By now you know that U.S. Sen. Tom Cotton failed miserably in his effort to foil the bipartisan criminal justice reform bill, which passed 87-12. And his tall-talking on the subject has not been forgotten, such as here.
Steve Benen writes:
A few weeks ago, Sen. Tom Cotton (R-Ark.) talked to Bloomberg News’ Steven Dennis, and as the longtime Capitol Hill reporter put it, the far-right senator was “as certain as almost anyone I’ve ever seen declaring that the criminal justice overhaul would not pass.”
Cotton was wrong. In fact, the fight wasn’t even close
Benen notes that the legislation is relatively modest in reducing sentences and promoting redemption of offenders. But he also notes this:
Sen. Tim Scott (R-S.C.) pushed an amendment to the bill that would “withhold federal money from states that fail to maintain data on officer-involved shootings.” The measure was rejected, offering a reminder that while the First Step Act represents progress, there’s still plenty of additional work to do on this issue.

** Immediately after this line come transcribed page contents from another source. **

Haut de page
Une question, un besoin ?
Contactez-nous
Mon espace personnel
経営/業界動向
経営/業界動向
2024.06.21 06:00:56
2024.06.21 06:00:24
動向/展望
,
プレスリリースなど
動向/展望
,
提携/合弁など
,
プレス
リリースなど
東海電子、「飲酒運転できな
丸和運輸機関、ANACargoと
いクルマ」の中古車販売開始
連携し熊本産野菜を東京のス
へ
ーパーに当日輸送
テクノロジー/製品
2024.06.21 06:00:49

Finally a word about the good Mike Huckabee. Yes, the former governor has redeeming qualities. Note his quote to the Arkansas Democrat-Gazette in support of the bill. I won’t even flyspeck it by saying his belief has anything to do with support of the bill by Donald Trump, for whom Huckabee’s daughter carries dirty laundry.
“A lot of the policies enacted in the ’90s designed to be ‘tough on crime’ were disastrous. Good intentions, but [they] failed to reduce recidivism and busted the budgets,” Huckabee said. “3 strikes, you’re out’ was a great applause line, but an awful policy.”
The First Step Act is a reasonable proposal, Huckabee said.
“This bill is NOT a ‘soft on crime’ bill as Cotton alleges,” Huckabee said. “He is wrong about this on so many fronts. Very disappointing. Had he ever had to deal with the administration of a prison system or had 1,000 clemency cases come over his desk a year as I did, he would better understand that First Step doesn’t ‘let people out of jail free’ nor does it forget the victims. It does include the important factor of viewing each case individually.”
Now I will flyspeck the judgment some elected officials use in exercising the clemency power. Wayne Dumond, anyone?